Tim Dahmen; Niklas Rottmayer; Markus Kronenberger; Katja Schladitz; Claudia Redenbach
In: Synthetic Data for Computer Vision Workshop @ CVPR 2024. CVPR Workshop on Synthetic Data for Computer Vision (SynData4CV-2024), located at CVPR 2024, June 18, Seattle, OR, USA, CFV, 6/2024.

Zusammenfassung

We present a surrogate model in the form of a neural network that can approximately replicate the Monte-Carlo simulations conventionally performed to simulate scanning electron microscopy imaging of porous materials. These materials are of high practical relevance but scanning electron microscopic images of their microstructures feature difficult to interpret artifacts, specifically in areas where the electron beam enters pores in the sample surface and interacts inside the pores.
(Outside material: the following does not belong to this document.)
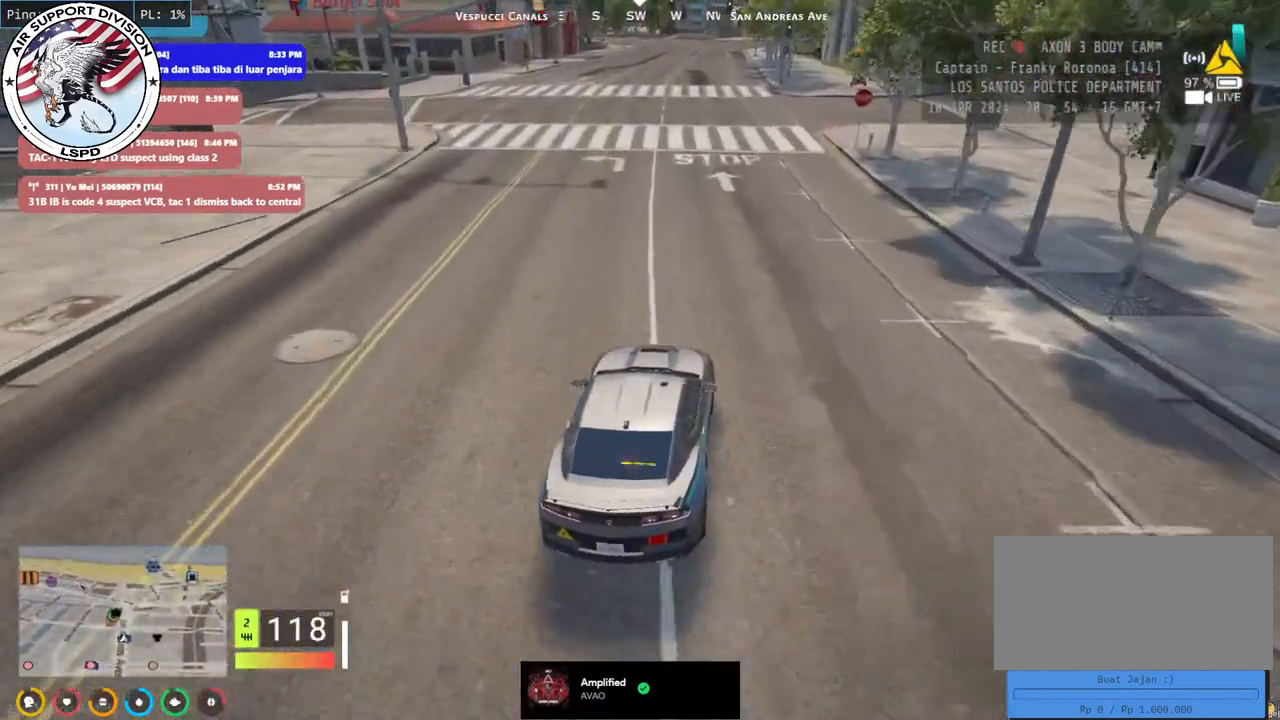
{"keys": ["a", "s"], "mouse": ["mb4"], "events": [[67, "s", "down"], [167, "a", "down"]]}
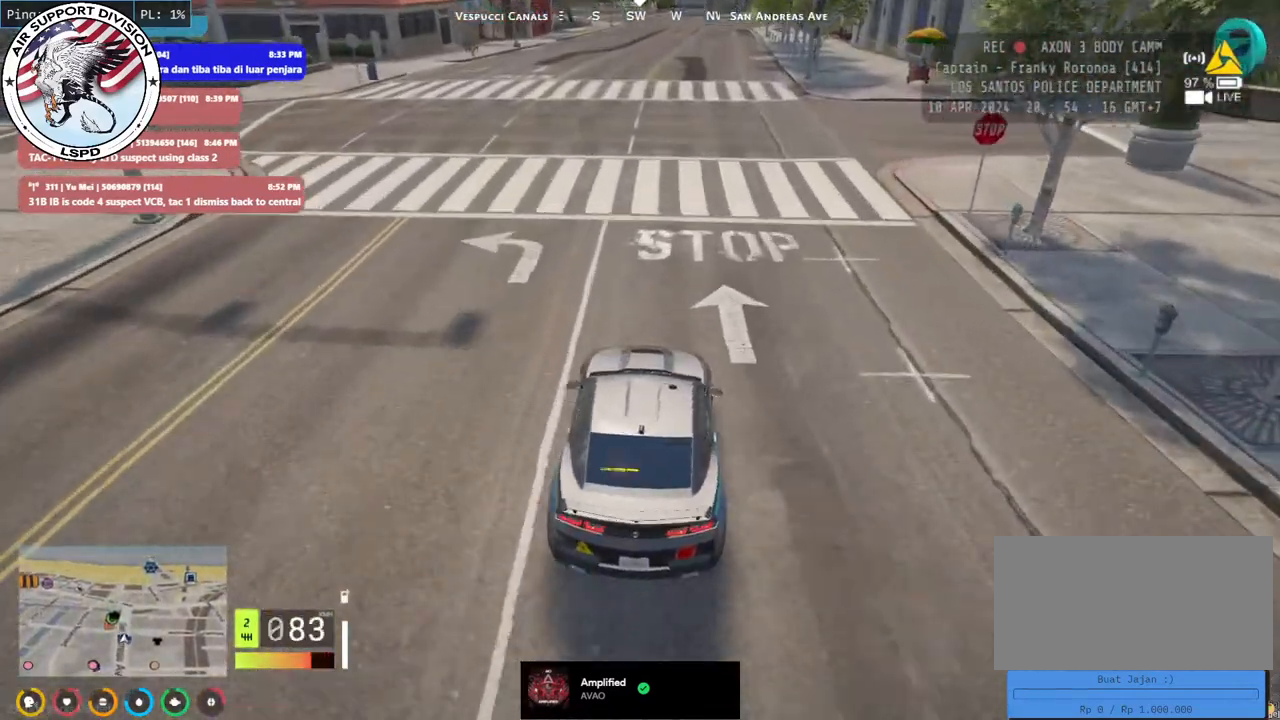
{"keys": ["a", "space"], "mouse": ["mb4"], "events": [[17, "space", "down"], [434, "s", "up"]]}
Because of these artifacts, synthetic back-scattered electron and secondary electron images are of high interest both for verifying image interpretation and as training data in a machine learning context. However, the Monte-Carlo simulations of the physical interaction of the electron beam with the solid material are computationally very demanding. Our surrogate model accepts three-dimensional microstructure representations of porous materials in the form of lists of primitives. The system converts these lists to a specific data representation suitable for a neural network. It then uses a convolutional architecture to generate two-dimensional back-scattered electron and secondary electron images in a single forward pass, realizing 4-5 orders of magnitude performance improvement over the first order simulations. Remarkably, the model performs well on arbitrary microstructures like systems of cubes, even though it was trained on structures consisting of spheres and cylinders only.